Why wasn’t Bell given the same discretion? The CRTC could have denied the use of HSPA as a solution, but ordered Bell to provide a specific grade of service with a maximum level of funding from the deferral account without limiting the engineering degrees of freedom.

That was what is behind the dissenting opinion by Vice Chair Len Katz, filed with the Bell decision.

I submit that once the Commission has established the appropriate allocation of funding from the deferral accounts, the ILECs should be free to deploy new and innovative technologies as long as they meet the price, quality, reliability, service and access conditions imposed by the Commission.

Unfortunately, there will likely be yet another appeal, based on the lack of flexibility to allow Bell to use the technology that it chooses.

Just over 60,000 households will gain access to broadband over the next 4 years, from this $300M investment sourced from urban consumers being overcharged for local phone service. The funding works out to $5000 per household that gains the ability to connect (not signing up) – it is a remarkable level of subsidy compared to other broadband stimulus programs. If broadband adoption reaches levels seen in the rest of the country, it will work out to around $6000 per new subscriber.

It gets worse.
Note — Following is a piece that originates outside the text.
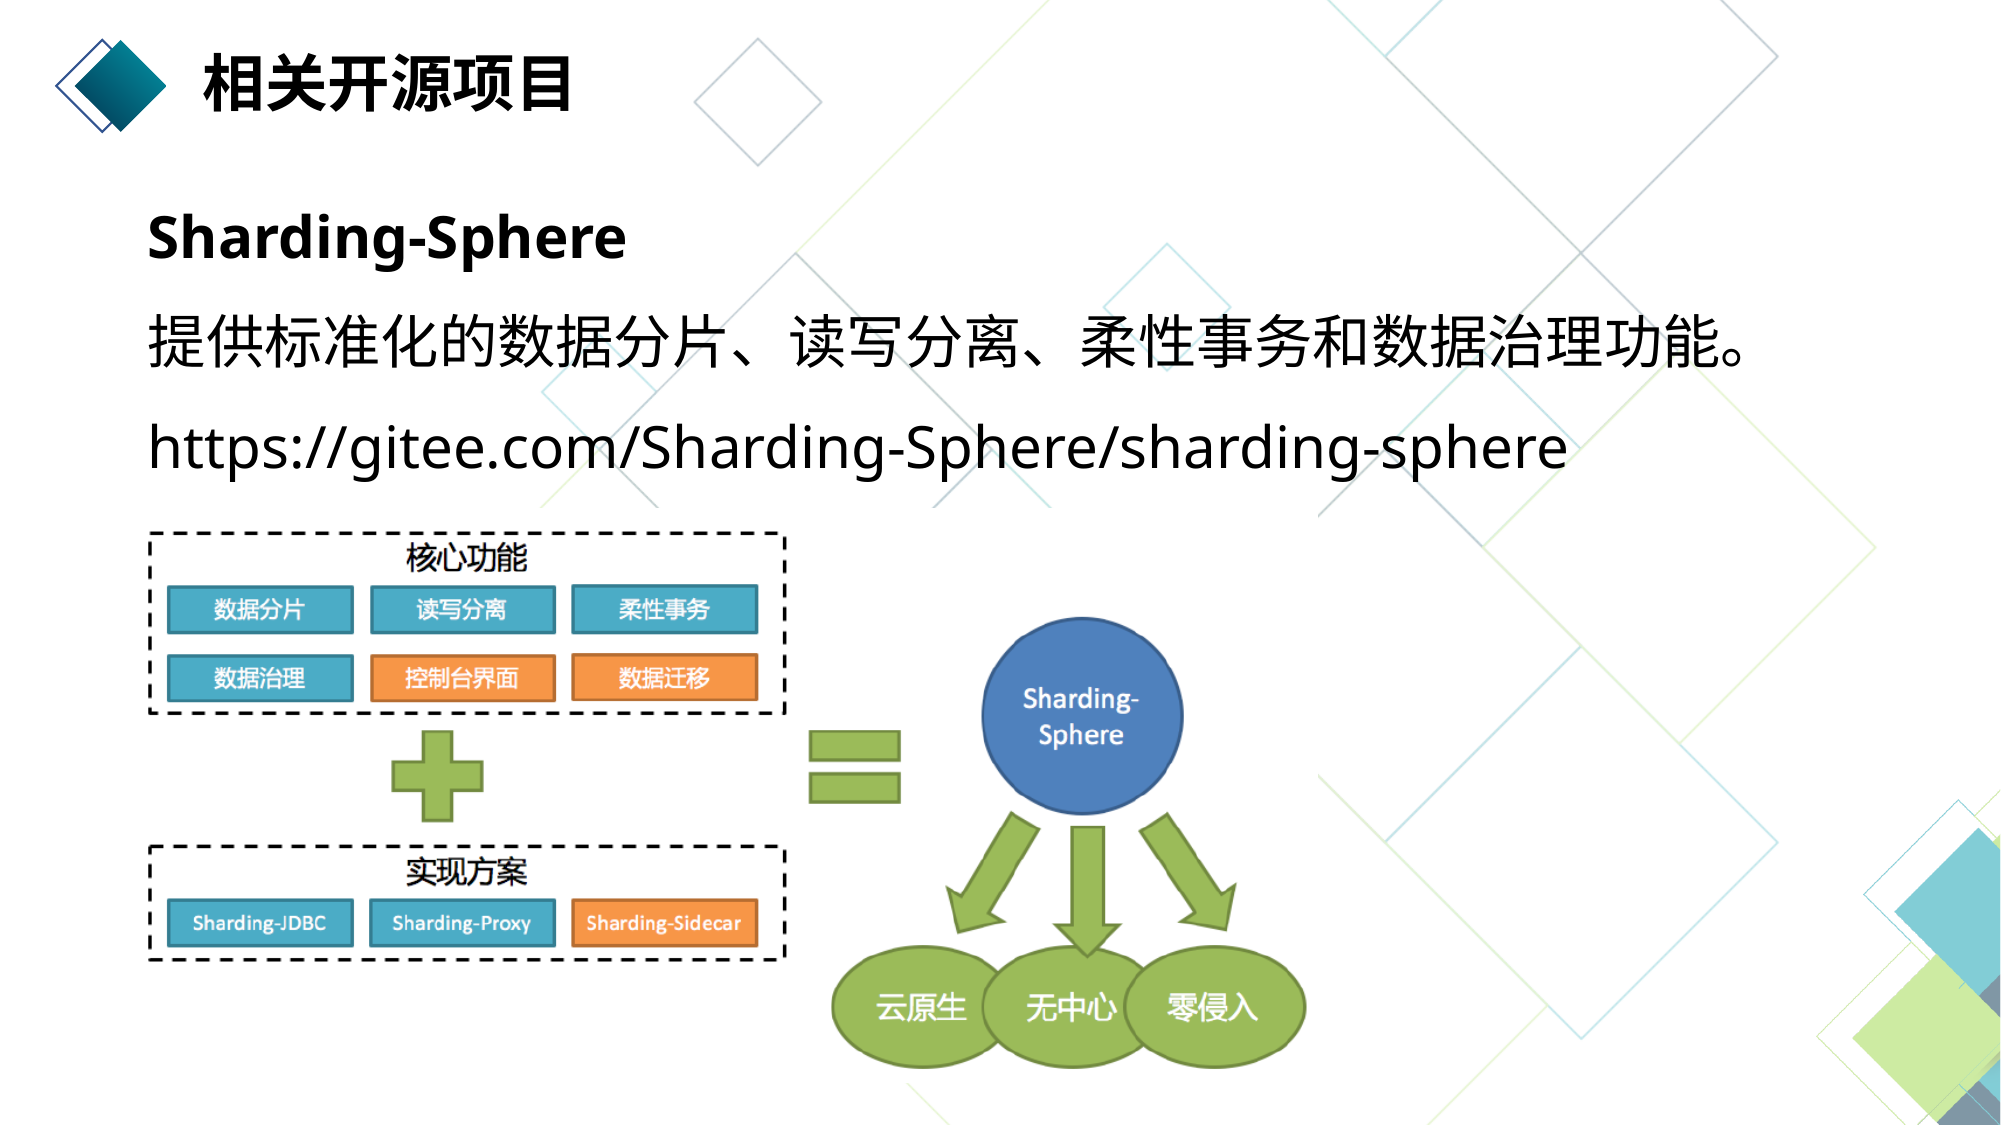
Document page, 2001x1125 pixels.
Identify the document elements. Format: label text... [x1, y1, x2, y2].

picture [133, 508, 1318, 1083]
list 相关开源项目 [187, 26, 1385, 146]
text_box Sharding-Sphere 提供标准化的数据分片、读写分离、柔性事务和数据治理功能。 https://gitee.com/Sharding-Sphere/sharding-sphere [133, 158, 1873, 488]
Because of the lengthy process, smaller internet service providers already stepped into some of these markets, and 60% of the so-called unserved homes already have access to broadband service. So that means there are really just 20-25,000 homes getting access to broadband for our $300M.

For nearly five years, the deferral account has been promising broadband to some communities; the rollout plan (assuming no further procedural delays) will have some people waiting 4 more years for implementation.
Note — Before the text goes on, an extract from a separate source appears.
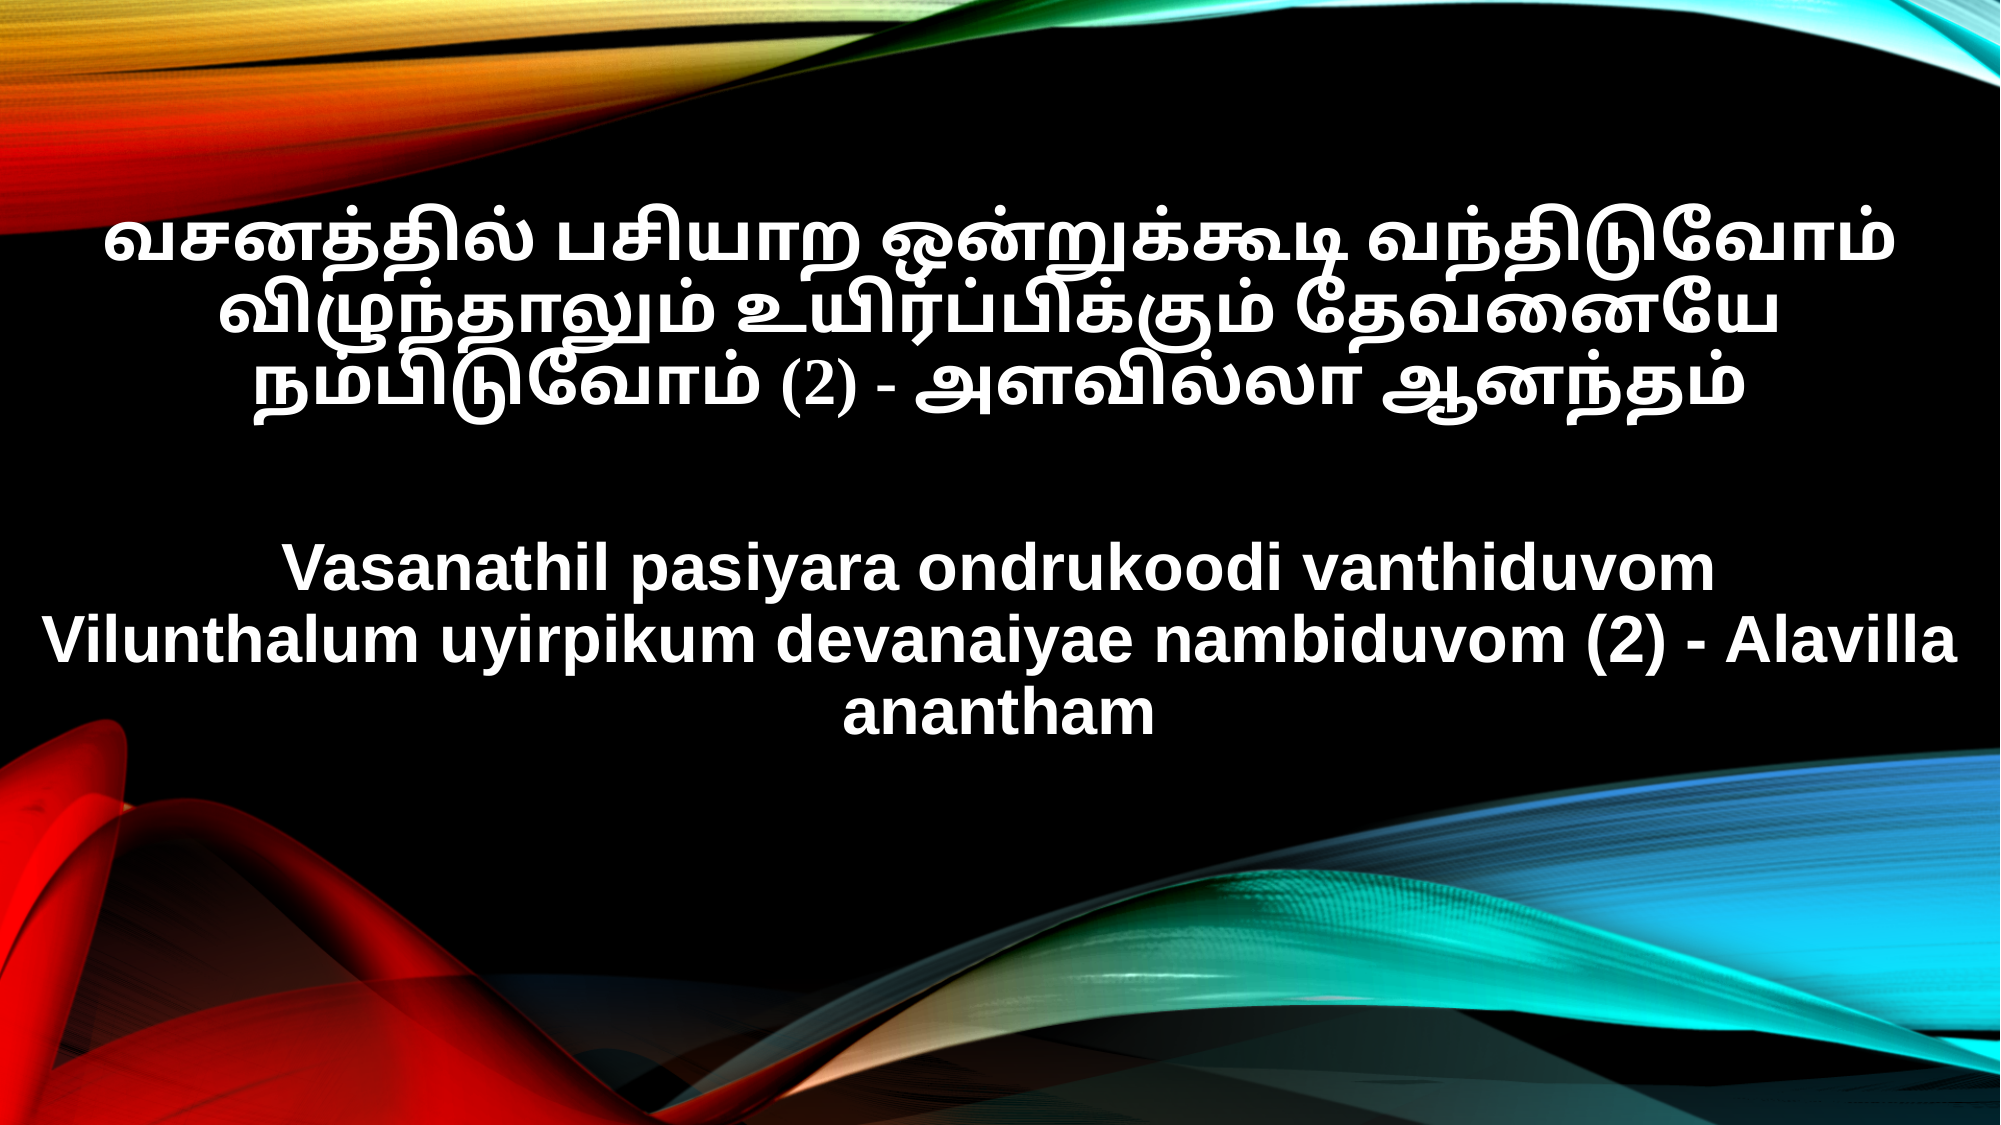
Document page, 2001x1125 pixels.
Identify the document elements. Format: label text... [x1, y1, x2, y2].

subtitle வசனத்தில் பசியாற ஒன்றுக்கூடி வந்திடுவோம் விழுந்தாலும் உயிர்ப்பிக்கும் தேவனையே நம்பிடுவோம் (2) - அளவில்லா ஆனந்தம் Vasanathil pasiyara ondrukoodi vanthiduvom Vilunthalum uyirpikum devanaiyae nambiduvom (2) - Alavilla anantham [0, 1, 2000, 1125]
That’s nearly 10 years from the time the CRTC first spoke of using our money to promote broadband expansion and refund the rest. Yesterday saw more than $300M dollars of our money committed by the CRTC to order Bell to expand broadband access to a fraction of a percent of Canadian households.

Do you think you got your money’s worth?

2 thoughts on “An account deferred too long”
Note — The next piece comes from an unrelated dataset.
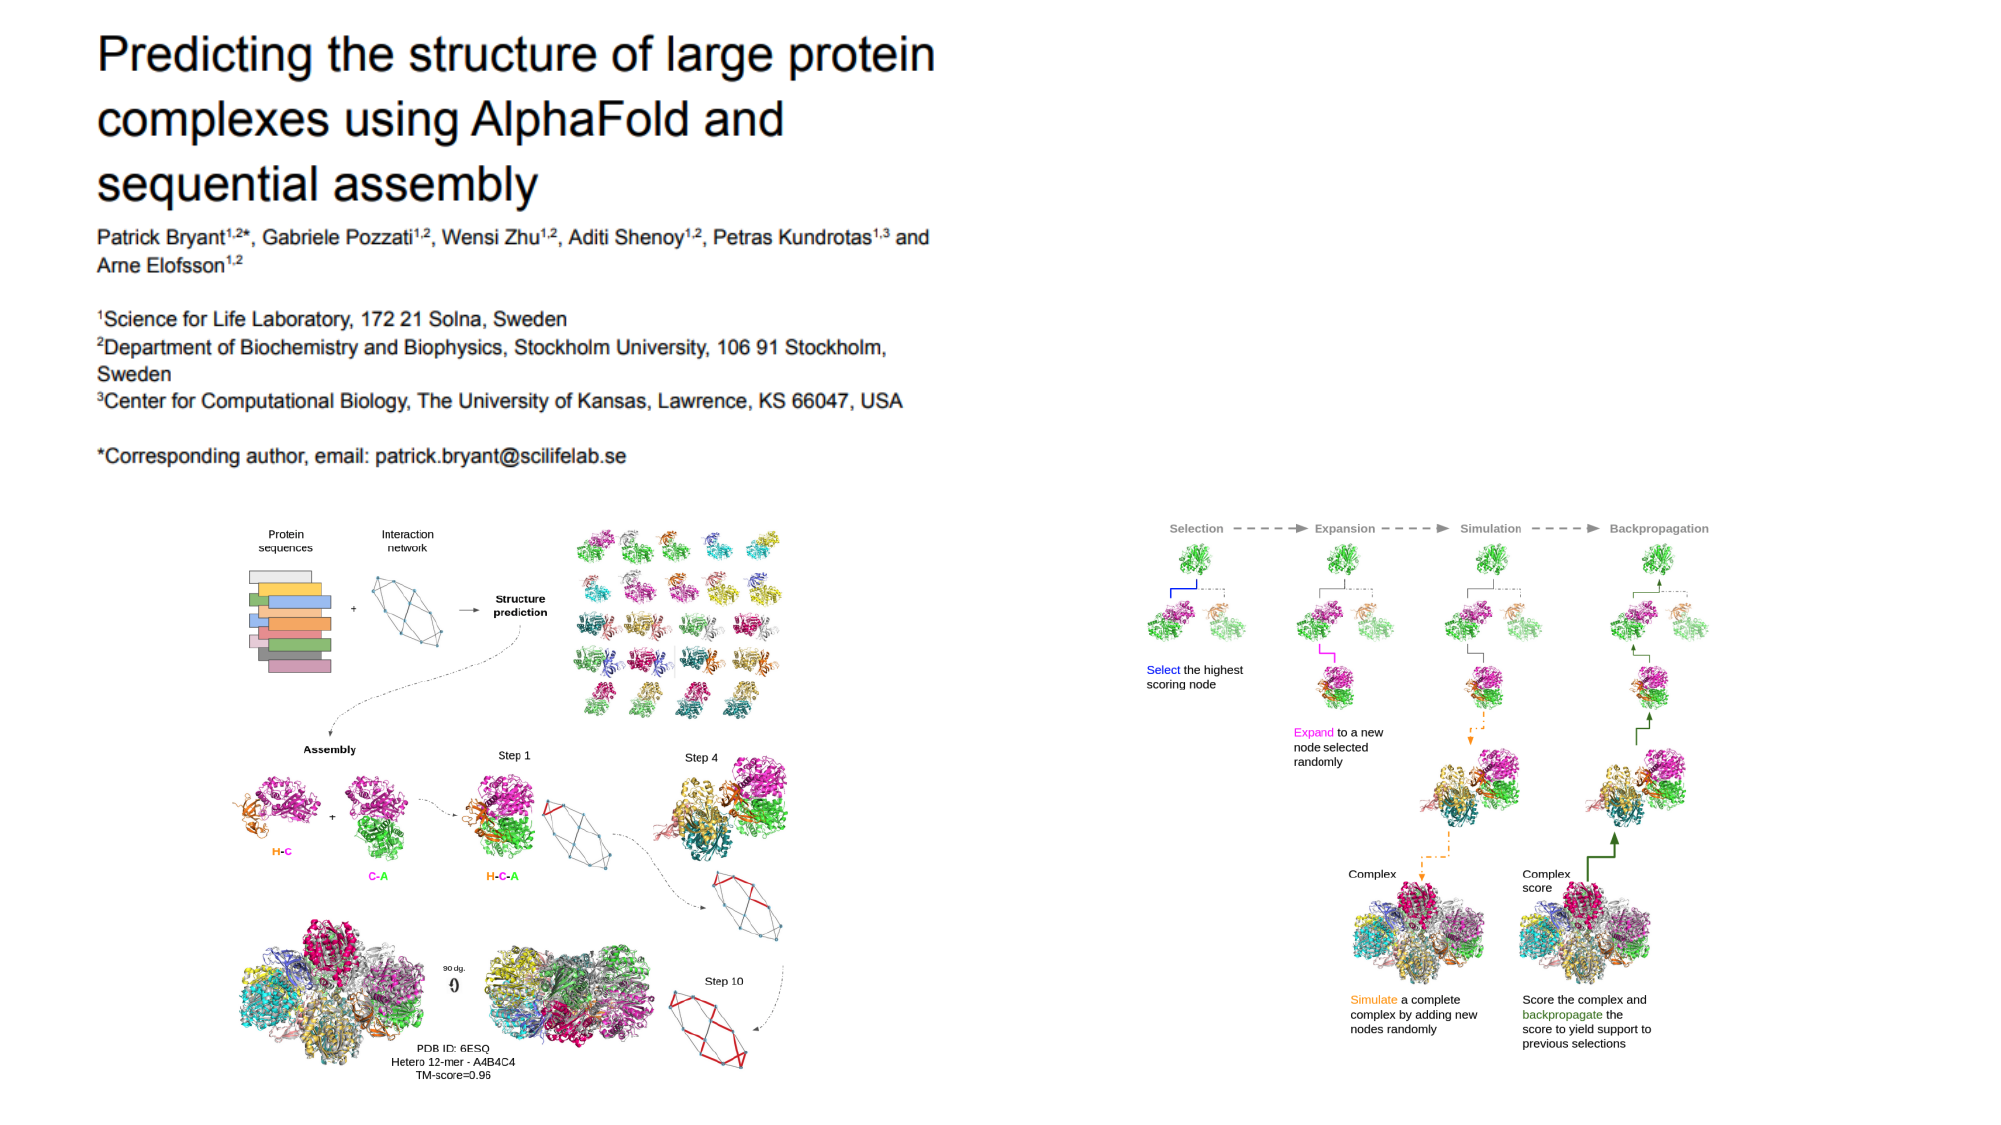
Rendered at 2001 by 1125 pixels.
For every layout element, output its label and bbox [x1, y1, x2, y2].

picture [1124, 502, 1718, 1065]
picture [61, 0, 962, 497]
list [222, 497, 800, 1102]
  1. Pingback: Tweets that mention An account deferred too long • Telecom Trends -- Topsy.com

  2. …not with a bang, but a whimper. Mark I’ve exchanged a few thoughts and comments with you on the deferral accounts and related proceedings over the eight years since the regulator invented them. One more…

    I expected the decision(s) Tuesday to be complex (and painful) reads. The simplicity of this weeks decisions, considered in the context of the complexity of issues and magnitude of the record of related proceedings with which those decision dealt, is fascinating to me. Firstly because the CRTC issued decisions unique by ILEC, which is unusual when dealing with them on similar issues, although sensible insofar as they were dealing with unique aspects in each case, even if language was recycled. Secondly because of a complete lack of follow up, especially when considered in conjunction with the lack of detail in the decisions themselves. The CRTC neither provided any detail supporting the amounts they arrived at, nor requested any follow up filing of schedules reflecting their determinations.

    Not saying there won’t be appeals – clearly sounds like Bell isn’t finished – but considering arguments on amounts in dispute went all the way to the Supreme Court, it is amazing to me that decisions as utterly lacking in detail as those issued on Tuesday might be the culmination of this ill-conceived regulatory policy. In what appears to have been a very carefully considered strategy designed to “just make it go away”, the CRTC looks to have been very focused on winding up deferrals, while taking extraordinary caution to write those decisions vaguely enough that appeals – at least with respect to monetary estimates – are unsupportable. I like their approach.